From dbdc2e49cd9cc373baec123f4e1ee0cb58531346 Mon Sep 17 00:00:00 2001
From: David Hall <dlwh@stanford.edu>
Date: Sun, 3 Nov 2024 07:49:41 -0800
Subject: [PATCH] fix resume bookkeeping logic

---
 src/levanter/store/cache.py | 12 +++++++++---
 1 file changed, 9 insertions(+), 3 deletions(-)

diff --git a/src/levanter/store/cache.py b/src/levanter/store/cache.py
index cd59aef4c..51679921d 100644
--- a/src/levanter/store/cache.py
+++ b/src/levanter/store/cache.py
@@ -992,6 +992,11 @@ def report_fn_first_group(report: _ProgressReport, ledger: CacheLedger):
                 )
                 copy_refs[group] = last_ref
 
+            if group == first_group:
+                # this is the first group, so it's already in the cache and we don't need to
+                # increment the data offset tree etc.
+                continue
+
             # update the offset information: data offsets and total rows
             this_cache = TreeStore.open(processor.output_exemplar, paths[group], mode="r", cache_metadata=True)

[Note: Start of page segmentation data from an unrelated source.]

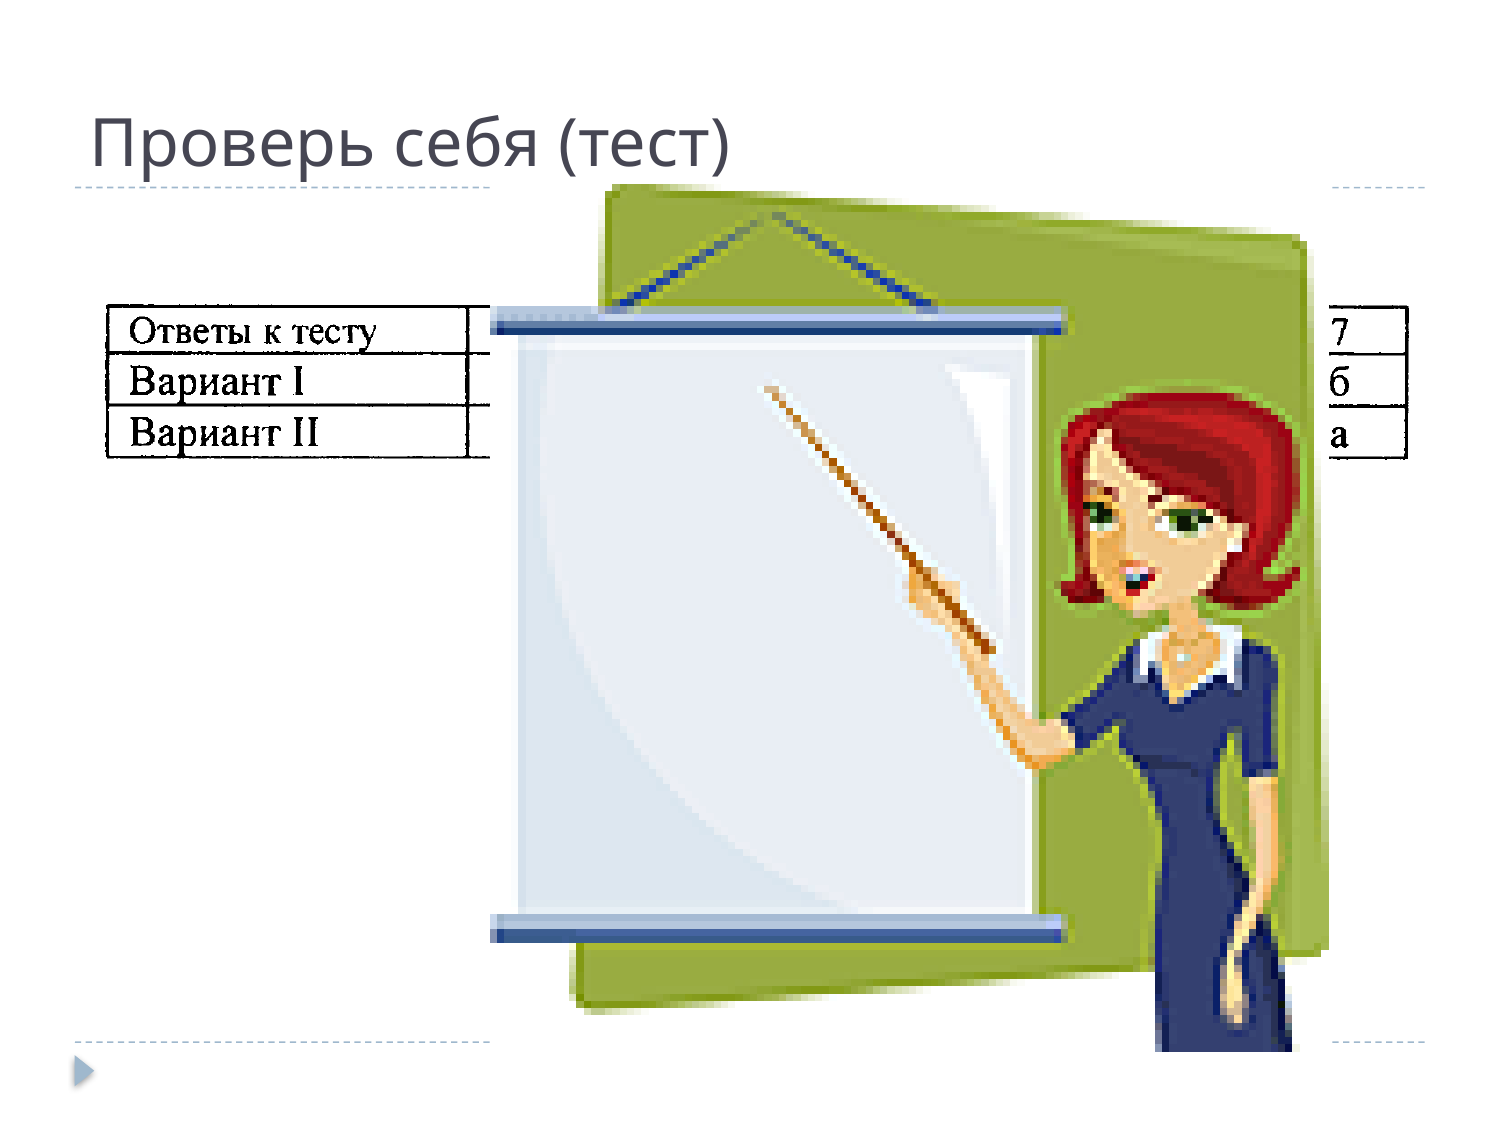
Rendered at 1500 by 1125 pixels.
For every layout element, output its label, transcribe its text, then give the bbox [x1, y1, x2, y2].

title Проверь себя (тест) [75, 24, 1425, 188]
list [1335, 302, 1427, 481]
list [76, 302, 484, 481]
picture [489, 184, 1330, 1053]
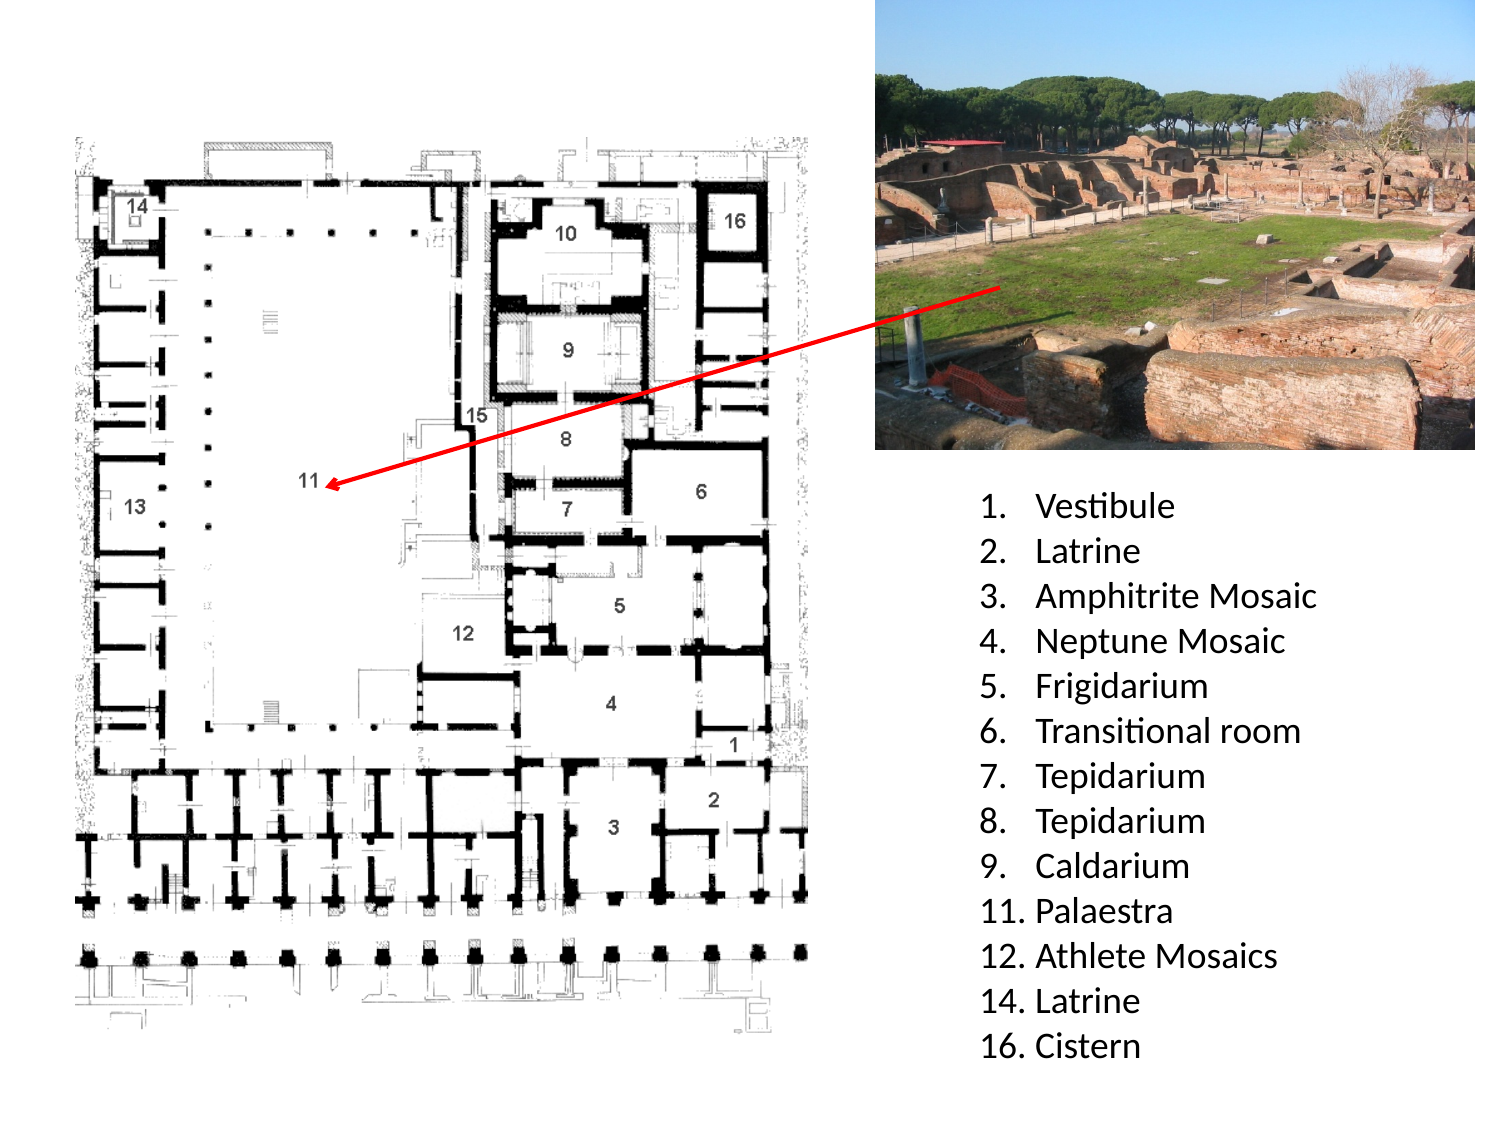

             data_offset_tree = jax.tree.map(
@@ -1045,14 +1050,15 @@ def _assign_shards_to_groups(source: ShardedDataSource, num_groups: int | None)
         return {shard_name: [shard_name] for shard_name in source.shard_names}
 
     shard_names = source.shard_names
-    num_shards_per_group = len(shard_names) // num_groups
+    num_shards_per_group = (len(shard_names) + num_groups - 1) // num_groups
     # if we have a remainder, we'll just add it to the last group
     out_groups = {
         f"group_{i}": list(shard_names[i * num_shards_per_group : (i + 1) * num_shards_per_group])
         for i in range(num_groups)
     }
-    if len(shard_names) % num_shards_per_group != 0:
-        out_groups[f"group_{num_groups - 1}"].extend(shard_names[num_groups * num_shards_per_group :])
+
+    # make sure we got all the shards
+    assert sum(len(shards) for shards in out_groups.values()) == len(shard_names)
 
     return out_groups  # type: ignore